Copy constructors can handle deep copy of containers but it cannot deep copy pointers. In the above example, we need MultiQuinticSpline1D::Coeffs as a pointer because the data is not small and it is worth sharing it by multiple threads. However, we were manually managing the ownership of this pointer and shared_ptr can do this for us. On the other hand, aligned_vector<COT*> LOBasisSet is a bad use of pointers. The intermediate result vector has to be local to the function instead of COT because COT pointers are not deep copied. @jtkrogel you can implement makeClone to fix this, but I think it is better to just avoid pointers and then the compiler generated default copy constructor works out of the box. COTs are all private to the thread and at the very bottom the Coeffs is a shared_ptr for all the thread copies.

ye-luo commented 5 years ago

@jtkrogel A partial deep copy can also be achieved with a customized copy constructor and this is not the reason for using makeClone.

prckent commented 5 years ago

I think part of the problem is that it is not clear who/what is responsible for an object over its lifetime. Reference counting is one way of avoiding leaks, e.g. via smart_ptr, but we should still have the overall life of objects made clearer.

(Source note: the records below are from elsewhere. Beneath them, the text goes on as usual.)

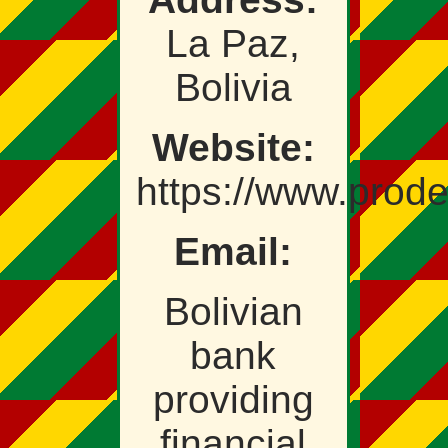
La Paz,
Bolivia
Website:
https://www.prod
Email:
Bolivian
bank
providing
financial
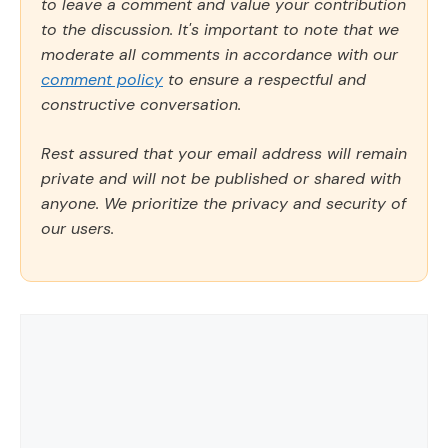
to leave a comment and value your contribution
to the discussion. It's important to note that we
moderate all comments in accordance with our
comment policy
to ensure a respectful and
constructive conversation.
Rest assured that your email address will remain
private and will not be published or shared with
anyone. We prioritize the privacy and security of
our users.
Comment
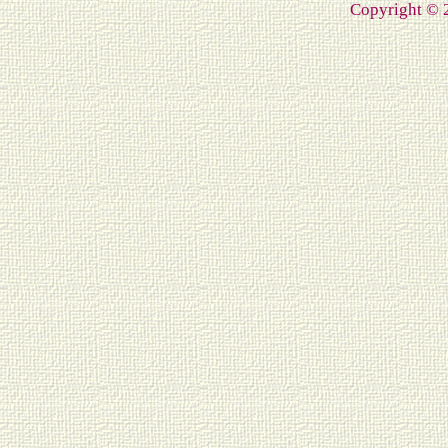
Copyright ©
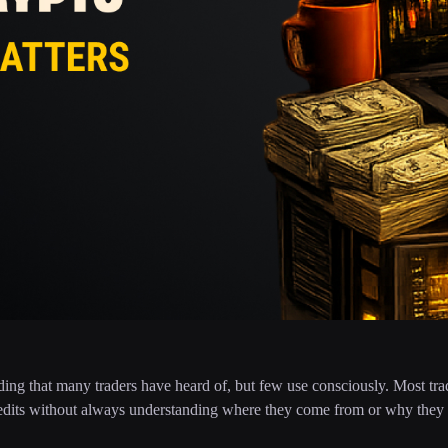
ding that many traders have heard of, but few use consciously. Most tr
credits without always understanding where they come from or why they a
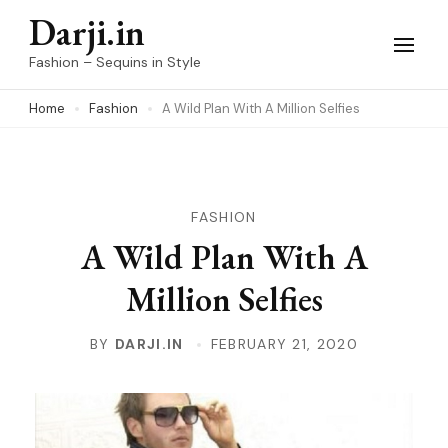
Skip
Darji.in
to
Fashion – Sequins in Style
content
Home
Fashion
A Wild Plan With A Million Selfies
(Press
Enter)
FASHION
A Wild Plan With A
Million Selfies
BY
DARJI.IN
FEBRUARY 21, 2020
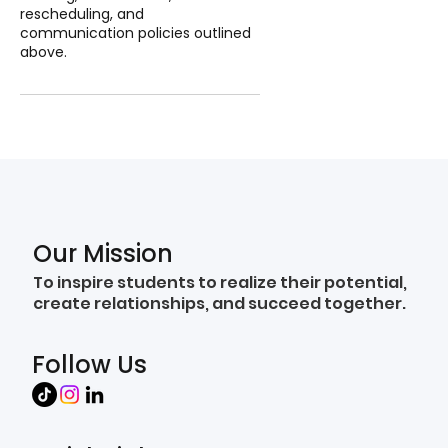
rescheduling, and
communication policies outlined
above.
Our Mission
To inspire students to realize their potential,
create relationships, and succeed together.
Follow Us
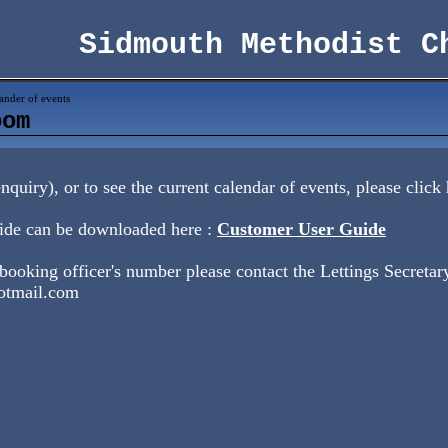
Sidmouth Methodist C
ander of events
oom
quiry), or to see the current calendar of events, please click
ide can be downloaded here :
Customer User Guide
 booking officer's number please contact the Lettings Secretary
otmail.com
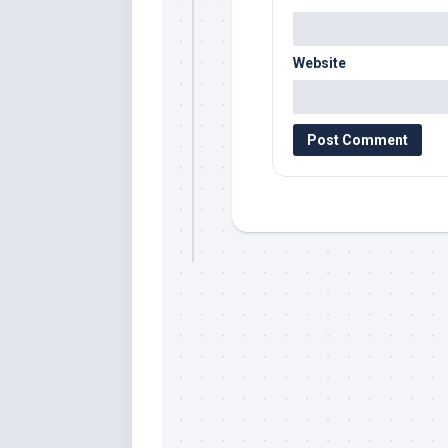
Website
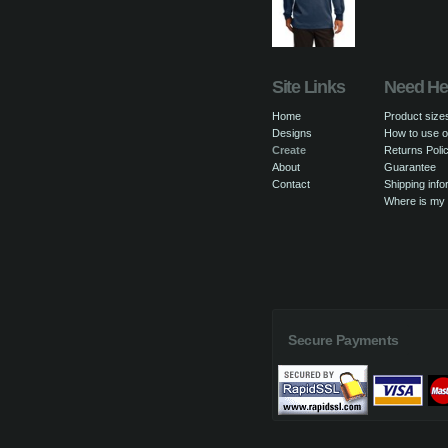
Site Links
Need He
Home
Product size
Designs
How to use o
Create
Returns Poli
About
Guarantee
Contact
Shipping info
Where is my
Secure Payments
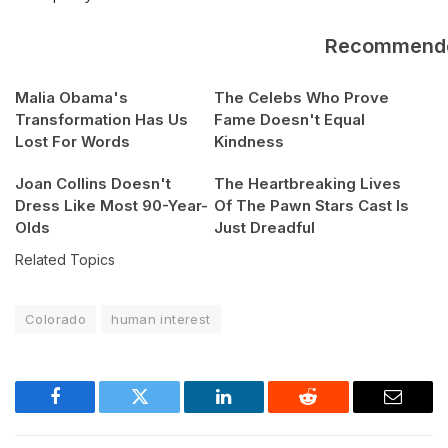
Recommend
Malia Obama's
The Celebs Who Prove
Transformation Has Us
Fame Doesn't Equal
Lost For Words
Kindness
Joan Collins Doesn't
The Heartbreaking Lives
Dress Like Most 90-Year-
Of The Pawn Stars Cast Is
Olds
Just Dreadful
Related Topics
Colorado
human interest
Facebook
Twitter
LinkedIn
Reddit
Email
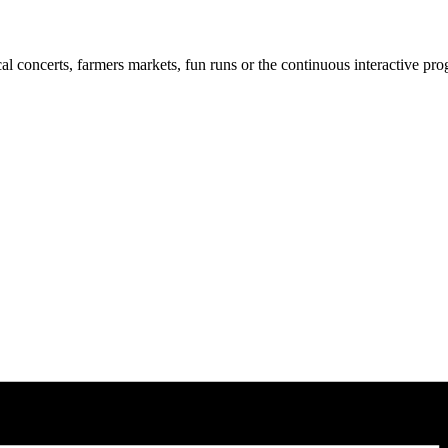
cal concerts, farmers markets, fun runs or the continuous interactive pr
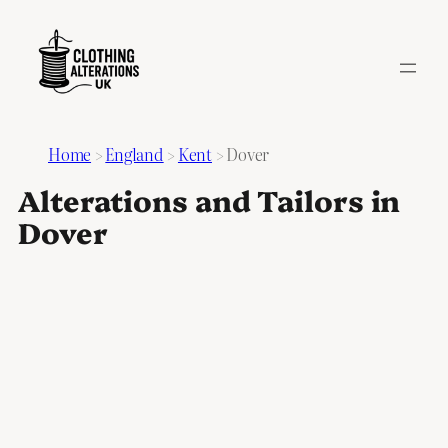
Home
>
England
>
Kent
>
Dover
Alterations and Tailors in
Dover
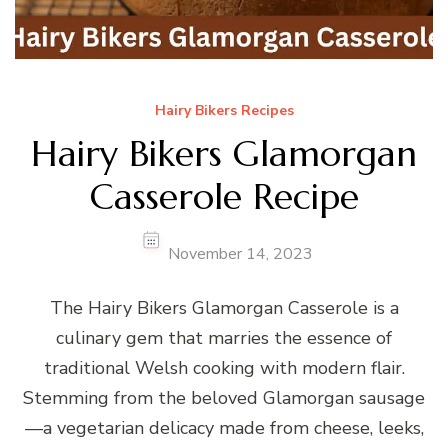
Hairy Bikers Recipes
Hairy Bikers Glamorgan
Casserole Recipe
November 14, 2023
The Hairy Bikers Glamorgan Casserole is a
culinary gem that marries the essence of
traditional Welsh cooking with modern flair.
Stemming from the beloved Glamorgan sausage
—a vegetarian delicacy made from cheese, leeks,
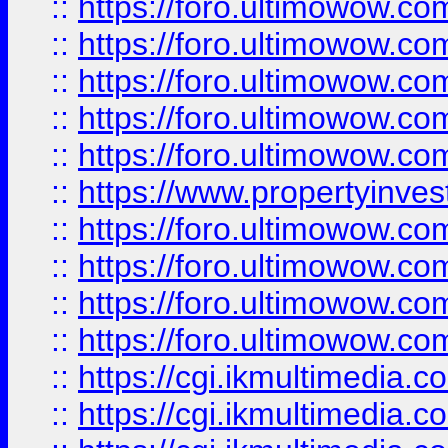
::
https://foro.ultimowow.com
::
https://foro.ultimowow.co
::
https://foro.ultimowow.co
::
https://foro.ultimowow.com
::
https://foro.ultimowow.co
::
https://www.propertyinvest
::
https://foro.ultimowow.com
::
https://foro.ultimowow.co
::
https://foro.ultimowow.co
::
https://foro.ultimowow.co
::
https://cgi.ikmultimedia.
::
https://cgi.ikmultimedia.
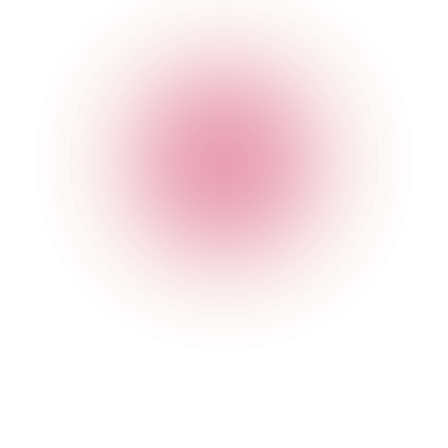
The Cocktail Club Mansion House
78 Queen Victoria Street
,
Mansion House
,
London
,
City of
London
,
EC4N 4SJ
,
England
Get Directions
020 7749 3946
Opening Times
Monday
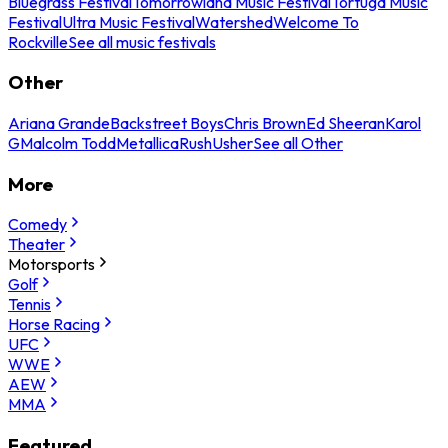
Bluegrass Festival
Tomorrowland Music Festival
Tortuga Music
Festival
Ultra Music Festival
Watershed
Welcome To
Rockville
See all music festivals
Other
Ariana Grande
Backstreet Boys
Chris Brown
Ed Sheeran
Karol
G
Malcolm Todd
Metallica
Rush
Usher
See all Other
More
Comedy
Theater
Motorsports
Golf
Tennis
Horse Racing
UFC
WWE
AEW
MMA
Featured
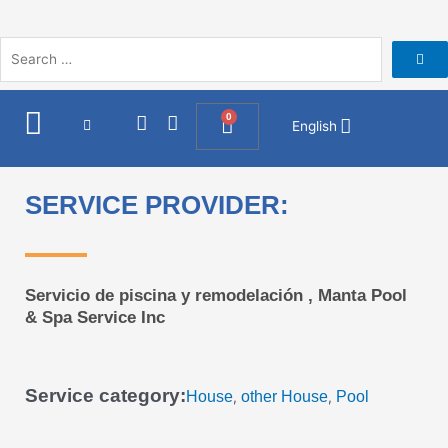
Skip
to
content
I
F
0
Cart
English
n
a
s
c
t
e
a
b
SERVICE PROVIDER:
g
o
r
o
a
k
m
Servicio de piscina y remodelación , Manta Pool
& Spa Service Inc
Service category:
House
other House
Pool
,
,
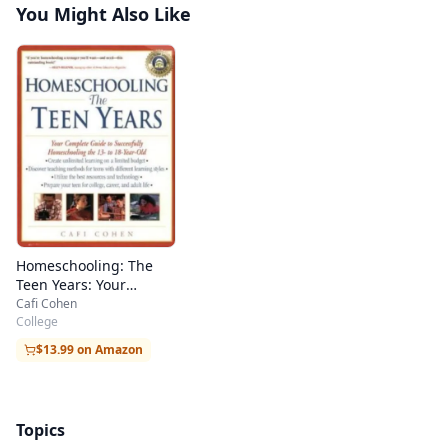
You Might Also Like
Homeschooling: The
Teen Years: Your
Complete Guide to
Cafi Cohen
Successfully
College
Homeschooling the 13-
$13.99 on Amazon
to 18- Year-Old
Topics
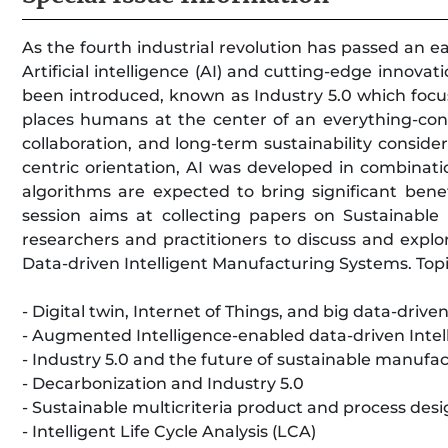
As the fourth industrial revolution has passed an
Artificial intelligence (AI) and cutting-edge innova
been introduced, known as Industry 5.0 which focuse
places humans at the center of an everything-con
collaboration, and long-term sustainability consid
centric orientation, AI was developed in combinati
algorithms are expected to bring significant benef
session aims at collecting papers on Sustainable 
researchers and practitioners to discuss and explo
Data-driven Intelligent Manufacturing Systems. Topic
- Digital twin, Internet of Things, and big data-driv
- Augmented Intelligence-enabled data-driven Inte
- Industry 5.0 and the future of sustainable manufa
- Decarbonization and Industry 5.0
- Sustainable multicriteria product and process des
- Intelligent Life Cycle Analysis (LCA)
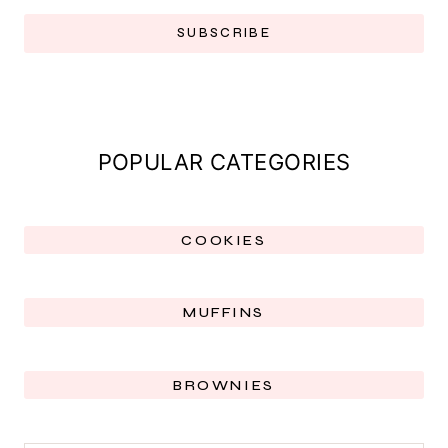
SUBSCRIBE
POPULAR CATEGORIES
COOKIES
MUFFINS
BROWNIES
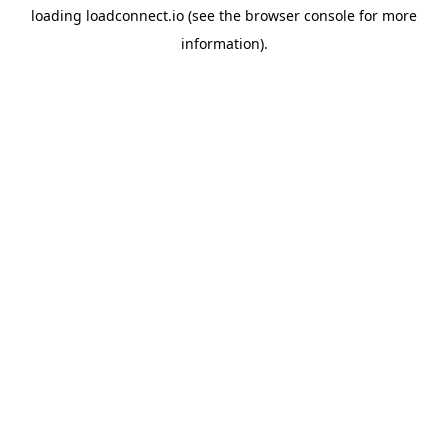
loading
loadconnect.io
(see the
browser console
for more
information).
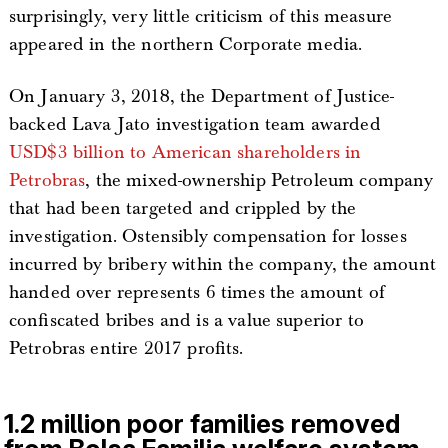
surprisingly, very little criticism of this measure
appeared in the northern Corporate media.
On January 3, 2018, the Department of Justice-
backed Lava Jato investigation team awarded
USD$3 billion to American shareholders in
Petrobras
, the mixed-ownership Petroleum company
that had been targeted and crippled by the
investigation. Ostensibly compensation for losses
incurred by bribery within the company, the amount
handed over represents 6 times the amount of
confiscated bribes and is a value superior to
Petrobras entire 2017 profits.
1.2 million poor families removed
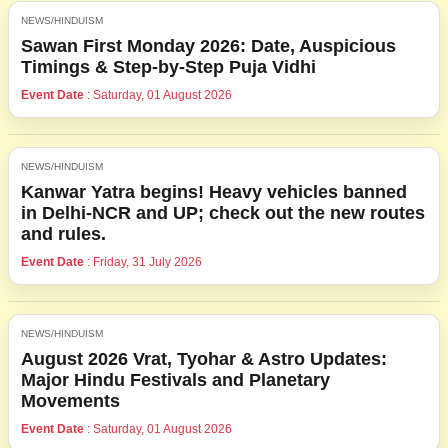
NEWS/HINDUISM
Sawan First Monday 2026: Date, Auspicious
Timings & Step-by-Step Puja Vidhi
Event Date
: Saturday, 01 August 2026
NEWS/HINDUISM
Kanwar Yatra begins! Heavy vehicles banned
in Delhi-NCR and UP; check out the new routes
and rules.
Event Date
: Friday, 31 July 2026
NEWS/HINDUISM
August 2026 Vrat, Tyohar & Astro Updates:
Major Hindu Festivals and Planetary
Movements
Event Date
: Saturday, 01 August 2026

ye-luo commented 5 years ago

I think when we use pointers, we need to ask

  1. Is this pointer necessary? (justification)
  2. Who own the pointer? (ownership)
  3. When and where the pointer is created? (lifetime)
  4. When and where the pointer is destroyed? (lifetime)
PDoakORNL commented 5 years ago

Why do I need this pointer? Is there more fundamental problem with the design?

markdewing commented 5 years ago

In MultiQuinticSpline1D, Coeffs and first_deriv seem very similar conceptually - they are both spline parameters. They are treated differently in the class, though, because of the size differences (Coeffs is large, first_deriv is small). It seems that nothing in MultiQuinticSpline1D needs to be per-thread. A single copy of MultiQuinticSpline1D would work across threads, and Coeffs would not need to be a pointer. This would also treat Coeffs and first_deriv more equally. The copy constructor might need to be disabled to avoid inadvertent copying.

The next class up, CuspCorrectionAtomicBasis, stores a single MultiQuinticSpline1D. Currently the temporary storage is allocated at each evaluate call, which is likely suboptimal. The temporary storage could be allocated here at the class level, and copies of the class made per-thread. Alternately, the temporary storage could be pushed up a level, to SoaCuspCorrection and passed as a parameter to the evaluate calls. Then there only needs to be a single copy of CuspCorrectionAtomicBasis as well.